Task
Please copy the data word for word, starting with the line that contains "What is the label" and going on through the end of the data.

* * * * * * *

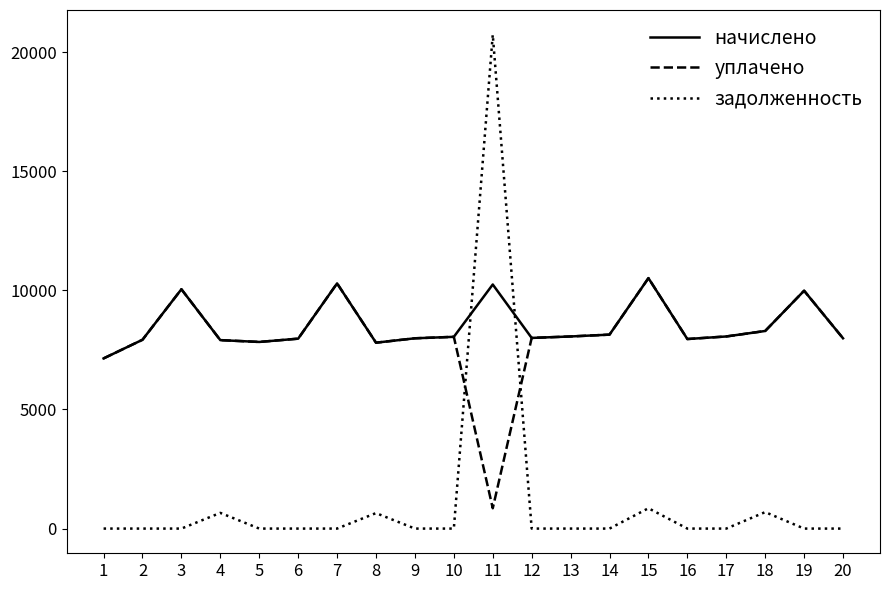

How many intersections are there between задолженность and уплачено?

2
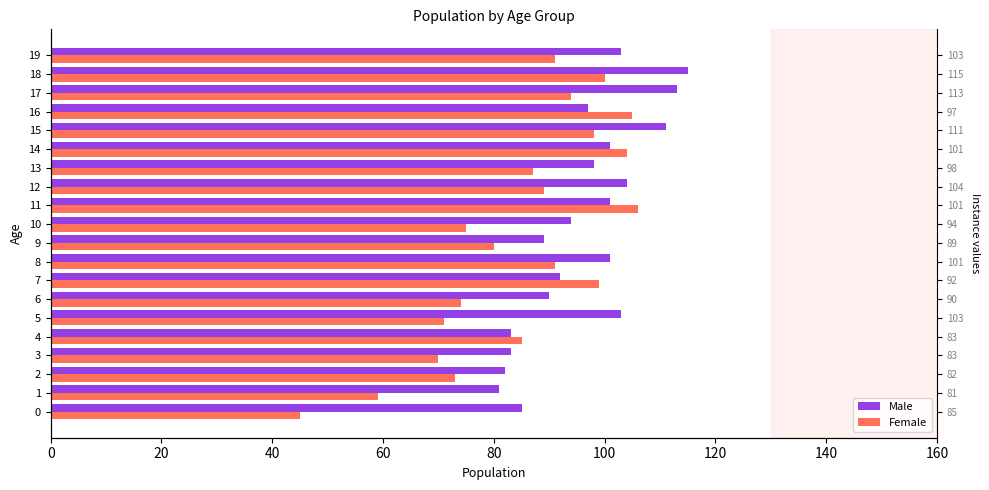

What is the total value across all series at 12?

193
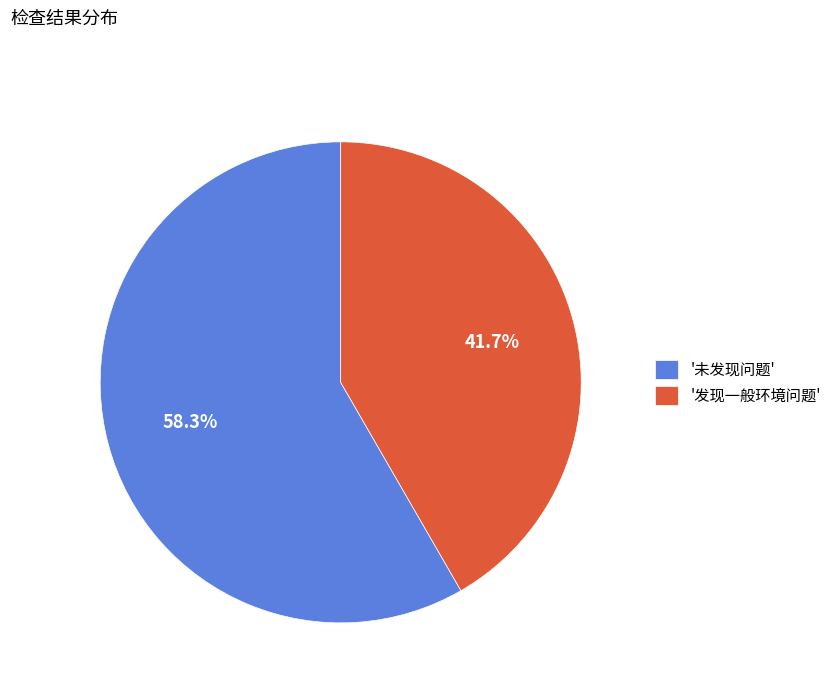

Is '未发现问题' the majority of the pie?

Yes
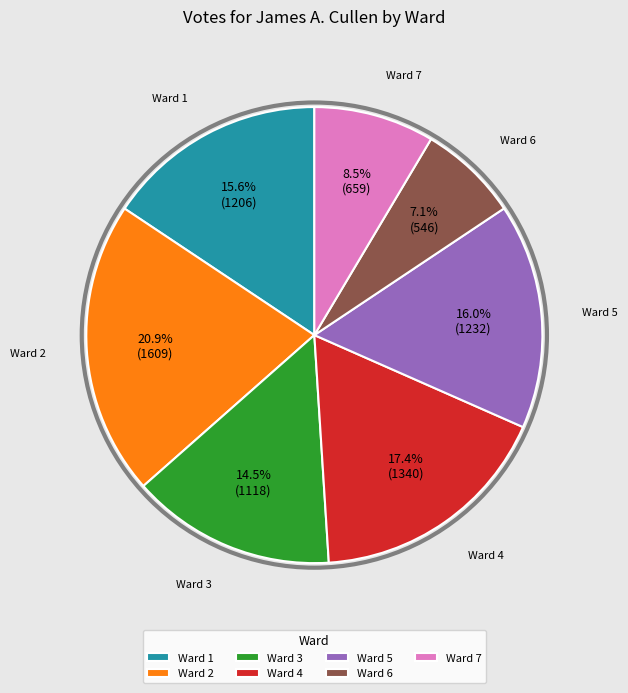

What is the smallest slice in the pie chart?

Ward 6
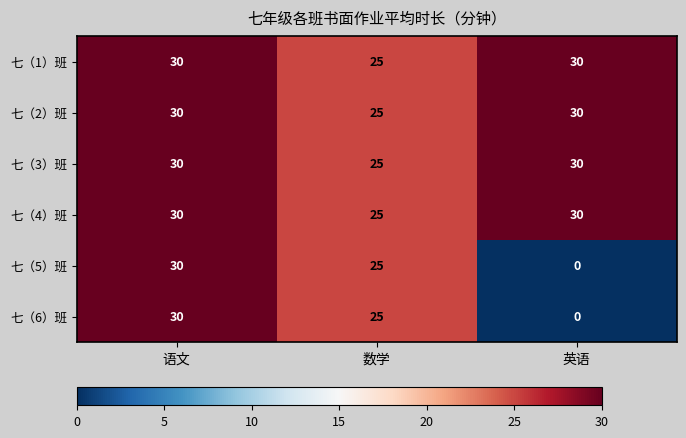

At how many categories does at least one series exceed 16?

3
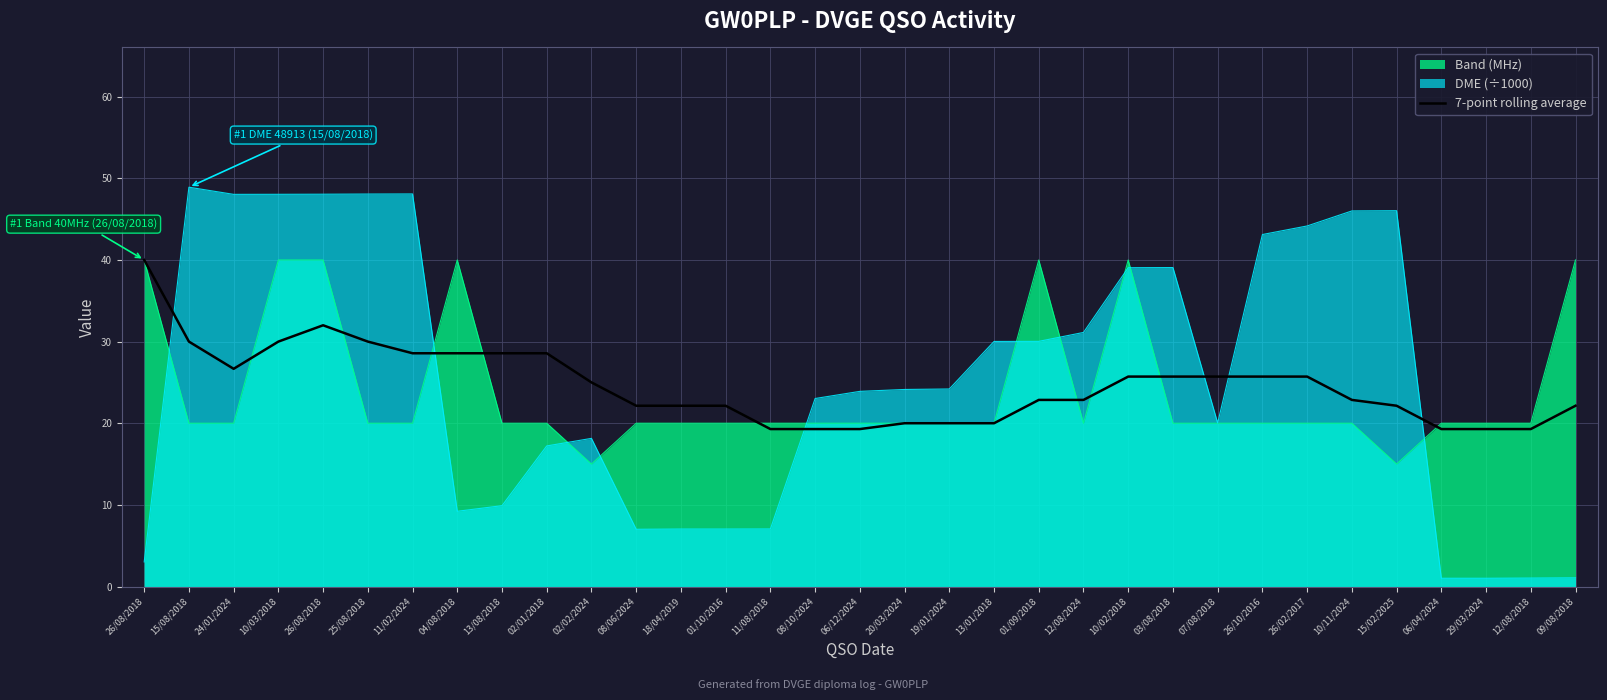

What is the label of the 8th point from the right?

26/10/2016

* * * * * * *

Answer area
What is the label of the 8th point from the right?

26/10/2016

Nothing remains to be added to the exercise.